- [What the task requires]
Make an exact copy of the records, and keep the pictures out of it.

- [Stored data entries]
= = = = =

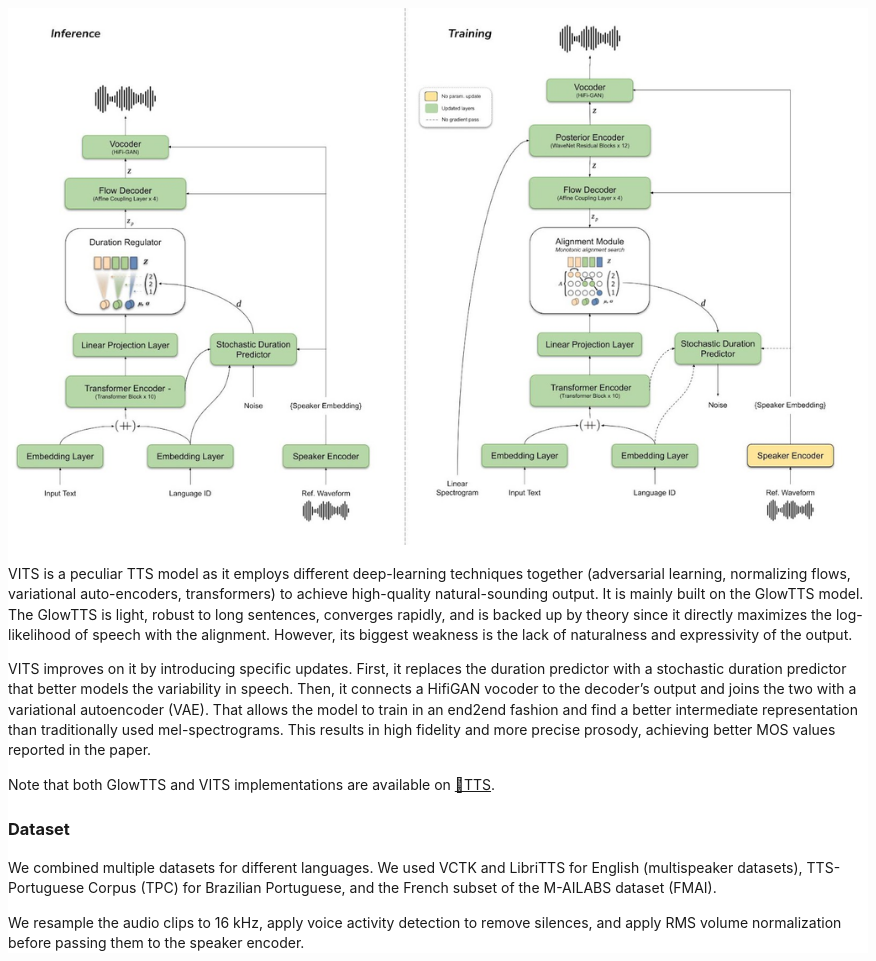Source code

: <img src="/assets/images/yourtts-model.jpeg" width="100%" />

VITS is a peculiar TTS model as it employs different deep-learning techniques together (adversarial learning, normalizing flows, variational auto-encoders, transformers) to achieve high-quality natural-sounding output. It is mainly built on the GlowTTS model. The GlowTTS is light, robust to long sentences, converges rapidly, and is backed up by theory since it directly maximizes the log-likelihood of speech with the alignment. However, its biggest weakness is the lack of naturalness and expressivity of the output.

VITS improves on it by introducing specific updates. First, it replaces the duration predictor with a stochastic duration predictor that better models the variability in speech. Then, it connects a HifiGAN vocoder to the decoder’s output and joins the two with a variational autoencoder (VAE). That allows the model to train in an end2end fashion and find a better intermediate representation than traditionally used mel-spectrograms. This results in high fidelity and more precise prosody, achieving better MOS values reported in the paper.

Note that both GlowTTS and VITS implementations are available on [🐸TTS](https://github.com/coqui-ai/TTS).

### Dataset
We combined multiple datasets for different languages. We used VCTK and LibriTTS for English (multispeaker datasets), TTS-Portuguese Corpus (TPC) for Brazilian Portuguese, and the French subset of the M-AILABS dataset (FMAI).

We resample the audio clips to 16 kHz, apply voice activity detection to remove silences, and apply RMS volume normalization before passing them to the speaker encoder.

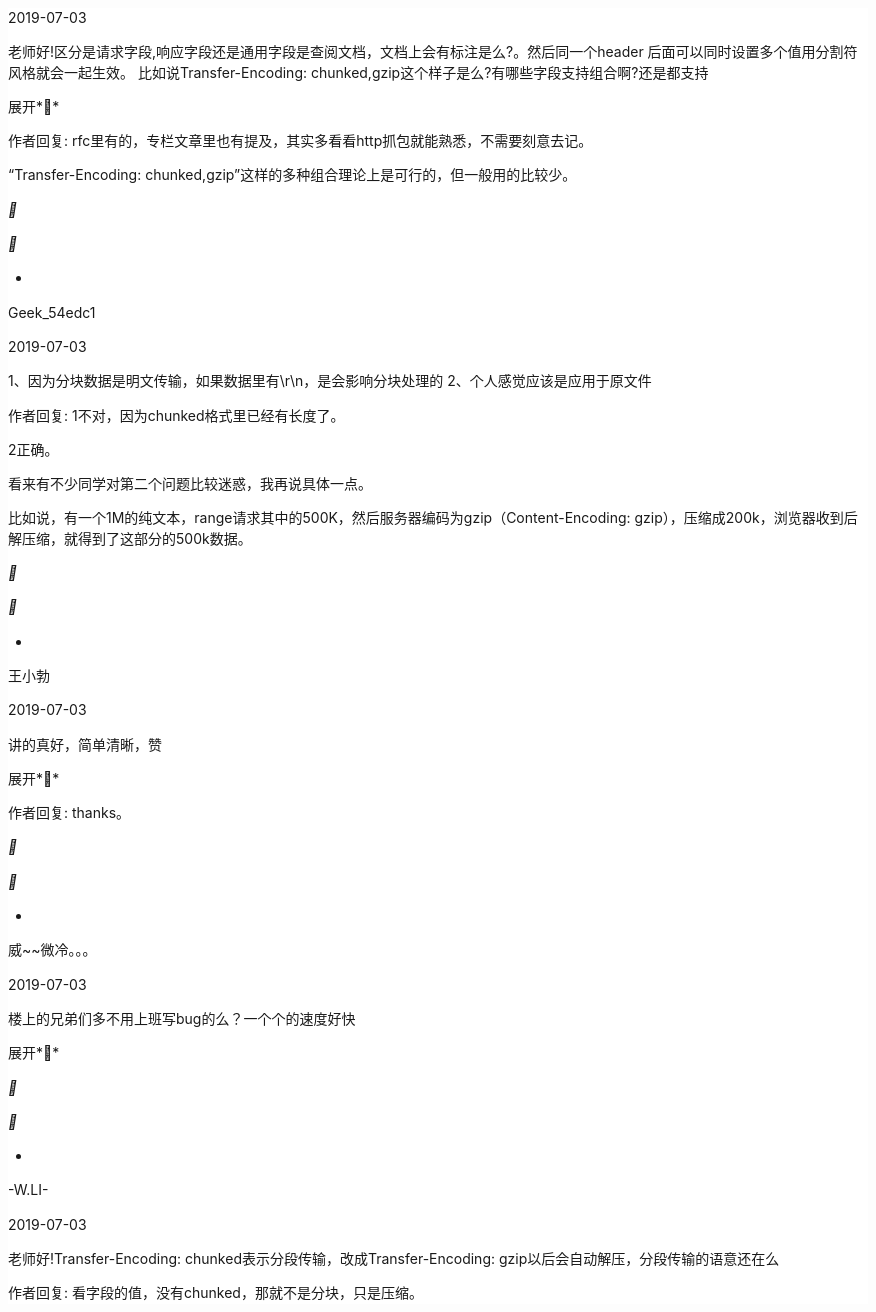   2019-07-03

  老师好!区分是请求字段,响应字段还是通用字段是查阅文档，文档上会有标注是么?。然后同一个header 后面可以同时设置多个值用分割符风格就会一起生效。
  比如说Transfer-Encoding: chunked,gzip这个样子是么?有哪些字段支持组合啊?还是都支持

  展开**

  作者回复: rfc里有的，专栏文章里也有提及，其实多看看http抓包就能熟悉，不需要刻意去记。

  “Transfer-Encoding: chunked,gzip”这样的多种组合理论上是可行的，但一般用的比较少。

  **

  **

- 

  Geek_54edc1

  2019-07-03

  1、因为分块数据是明文传输，如果数据里有\r\n，是会影响分块处理的
  2、个人感觉应该是应用于原文件

  作者回复: 1不对，因为chunked格式里已经有长度了。

  2正确。

  看来有不少同学对第二个问题比较迷惑，我再说具体一点。

  比如说，有一个1M的纯文本，range请求其中的500K，然后服务器编码为gzip（Content-Encoding: gzip），压缩成200k，浏览器收到后解压缩，就得到了这部分的500k数据。

  **

  **

- 

  王小勃

  2019-07-03

  讲的真好，简单清晰，赞

  展开**

  作者回复: thanks。

  **

  **

- 

  威~~微冷。。。

  2019-07-03

  楼上的兄弟们多不用上班写bug的么？一个个的速度好快

  展开**

  **

  **

- 

  -W.LI-

  2019-07-03

  老师好!Transfer-Encoding: chunked表示分段传输，改成Transfer-Encoding: gzip以后会自动解压，分段传输的语意还在么

  作者回复: 看字段的值，没有chunked，那就不是分块，只是压缩。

= = = = =

- [Reply]
Source code

: <img src="/assets/images/yourtts-model.jpeg" width="100%" />

VITS is a peculiar TTS model as it employs different deep-learning techniques together (adversarial learning, normalizing flows, variational auto-encoders, transformers) to achieve high-quality natural-sounding output. It is mainly built on the GlowTTS model. The GlowTTS is light, robust to long sentences, converges rapidly, and is backed up by theory since it directly maximizes the log-likelihood of speech with the alignment. However, its biggest weakness is the lack of naturalness and expressivity of the output.

VITS improves on it by introducing specific updates. First, it replaces the duration predictor with a stochastic duration predictor that better models the variability in speech. Then, it connects a HifiGAN vocoder to the decoder’s output and joins the two with a variational autoencoder (VAE). That allows the model to train in an end2end fashion and find a better intermediate representation than traditionally used mel-spectrograms. This results in high fidelity and more precise prosody, achieving better MOS values reported in the paper.

Note that both GlowTTS and VITS implementations are available on [🐸TTS](https://github.com/coqui-ai/TTS).

### Dataset
We combined multiple datasets for different languages. We used VCTK and LibriTTS for English (multispeaker datasets), TTS-Portuguese Corpus (TPC) for Brazilian Portuguese, and the French subset of the M-AILABS dataset (FMAI).

We resample the audio clips to 16 kHz, apply voice activity detection to remove silences, and apply RMS volume normalization before passing them to the speaker encoder.

   2019-07-03

  老师好!区分是请求字段,响应字段还是通用字段是查阅文档，文档上会有标注是么?。然后同一个header 后面可以同时设置多个值用分割符风格就会一起生效。
  比如说Transfer-Encoding: chunked,gzip这个样子是么?有哪些字段支持组合啊?还是都支持

  展开**

  作者回复: rfc里有的，专栏文章里也有提及，其实多看看http抓包就能熟悉，不需要刻意去记。

  “Transfer-Encoding: chunked,gzip”这样的多种组合理论上是可行的，但一般用的比较少。

  **

  **

- 

  Geek_54edc1

  2019-07-03

  1、因为分块数据是明文传输，如果数据里有\r\n，是会影响分块处理的
  2、个人感觉应该是应用于原文件

  作者回复: 1不对，因为chunked格式里已经有长度了。

  2正确。

  看来有不少同学对第二个问题比较迷惑，我再说具体一点。

  比如说，有一个1M的纯文本，range请求其中的500K，然后服务器编码为gzip（Content-Encoding: gzip），压缩成200k，浏览器收到后解压缩，就得到了这部分的500k数据。

  **

  **

- 

  王小勃

  2019-07-03

  讲的真好，简单清晰，赞

  展开**

  作者回复: thanks。

  **

  **

- 

  威~~微冷。。。

  2019-07-03

  楼上的兄弟们多不用上班写bug的么？一个个的速度好快

  展开**

  **

  **

- 

  -W.LI-

  2019-07-03

  老师好!Transfer-Encoding: chunked表示分段传输，改成Transfer-Encoding: gzip以后会自动解压，分段传输的语意还在么

  作者回复: 看字段的值，没有chunked，那就不是分块，只是压缩。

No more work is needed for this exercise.